Dr. Servatius: I come now to the chapter on concentration camps, file 39. The first exhibit is T/1375, document No. 11. The document was already referred to under sterilization. The first paragraph is of interest now. This is a letter from SS Oberfuehrer Viktor Brack to Himmler, dated 23 June 1942. In the first paragraph Brack writes:

"On instructions from Reichsleiter Bouhler, I have already long ago made available part of my staff to Brigadefuehrer Globocnik, in order to implement his special assignment. Following a further request from him, I have now assigned more of my men to him. In this connection, Brigadefuehrer Globocnik argued that the entire Jewish operation should be carried out as speedily as possible, in order to avoid being interrupted in the middle, one day, if difficulties were to arise which would require the operation to be halted. You yourself, Reichsfuehrer, had already expressed your opinion that, if only for reasons of camouflage, the work should be carried out as quickly as possible."
He is talking about making his men available. In explanation I would point out in advance which people are involved. They are referred to later in the documents. Reichsleiter Bouhler is the person who performed euthanasia, initially on the mentally ill, and in a later operation also on others known as "useless consumers." Dr. Pfannenstiel's name is mentioned, and then a Regierungsrat or Oberregierungsrat Lindner of the Reich Ministry of the Interior, who deals with the bureaucratic aspects, and several others. There is also a reference to a Dr. Blankenburg, a physician, and in this connection the name Guenther is also mentioned.

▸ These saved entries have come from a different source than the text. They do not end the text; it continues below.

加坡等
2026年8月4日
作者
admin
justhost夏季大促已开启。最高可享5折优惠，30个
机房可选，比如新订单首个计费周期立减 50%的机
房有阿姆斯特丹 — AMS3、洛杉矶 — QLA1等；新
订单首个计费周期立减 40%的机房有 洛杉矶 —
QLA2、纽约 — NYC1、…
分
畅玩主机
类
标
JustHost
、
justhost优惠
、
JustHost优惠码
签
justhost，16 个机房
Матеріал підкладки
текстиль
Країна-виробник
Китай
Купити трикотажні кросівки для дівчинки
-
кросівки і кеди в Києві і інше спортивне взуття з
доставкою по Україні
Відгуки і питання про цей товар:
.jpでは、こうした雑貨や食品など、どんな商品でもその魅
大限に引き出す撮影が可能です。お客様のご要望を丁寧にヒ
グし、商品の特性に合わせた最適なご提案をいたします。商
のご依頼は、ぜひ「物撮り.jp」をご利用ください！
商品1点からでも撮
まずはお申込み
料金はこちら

I proceed to the next exhibit; this is one of the pieces of testimony by Judge - SS Judge - Dr. Morgen, dated 7 August 1946. This is his testimony to the International Military Tribunal.

Presiding Judge: What is the number of the exhibit, Dr. Servatius?

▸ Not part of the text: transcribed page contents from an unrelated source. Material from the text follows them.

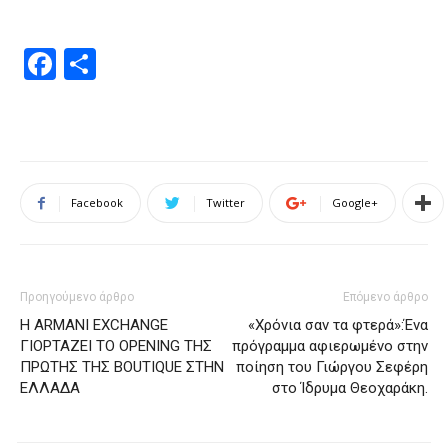
Facebook
Μοιραστείτε
Facebook
Twitter
Google+
Προηγούμενο άρθρο
Επόμενο άρθρο
Η ARMANI EXCHANGE
«Χρόνια σαν τα φτερά»:Ένα
ΓΙΟΡΤΑΖΕΙ ΤΟ OPENING ΤΗΣ
πρόγραμμα αφιερωμένο στην
ΠΡΩΤΗΣ ΤΗΣ BOUTIQUE ΣΤΗΝ
ποίηση του Γιώργου Σεφέρη
ΕΛΛΑΔΑ
στο Ίδρυμα Θεοχαράκη.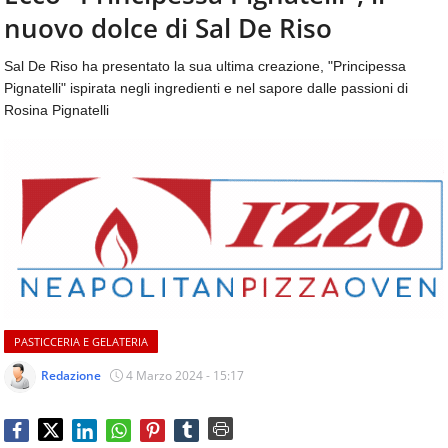
aggiornamenti
nuovo dolce di Sal De Riso
CONTATTI
quotidiani
su
Sal De Riso ha presentato la sua ultima creazione, "Principessa
temi
Pignatelli" ispirata negli ingredienti e nel sapore dalle passioni di
come
Rosina Pignatelli
ospitalità,
ristorazione,
food
&
beverage,
catering
e
articoli
quotidiani
sul
mondo
PASTICCERIA E GELATERIA
dell'alimentazione,
dei
Redazione
4 Marzo 2024 - 15:17
consumi
fuoricasa,
del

Dr. Servatius: Document No. 49. I submit the exhibit as evidence. It contains the testimony and reports on what he investigated in the concentration camps, with Wirth and Hoess.

Presiding Judge: What became of Morgen, Dr. Servatius, is he still alive?

Dr. Servatius: I cannot say; I can only assume so, as he was not particularly old, and, according to the documents available, he would seem to have behaved properly.

Presiding Judge: Mr. Hausner, what is your opinion?

Attorney General: I regret that Dr. Servatius did not inform us accordingly by the time fixed by the Court for submission of statements, as I would have been glad to examine Dr. Morgen, at least in Germany. However, I shall not at this stage oppose submission of this document.

Presiding Judge:

Decision No. 90

We allow submission of Dr. Morgen's testimony as an exhibit in these proceedings. The Attorney General has no objections. I mark this N/94.

Dr. Servatius: Your Honour, since the witness made several statements, might I point out that this is the hearing on 7 August 1946.

Presiding Judge: On which page in the transcript before us, Dr. Servatius?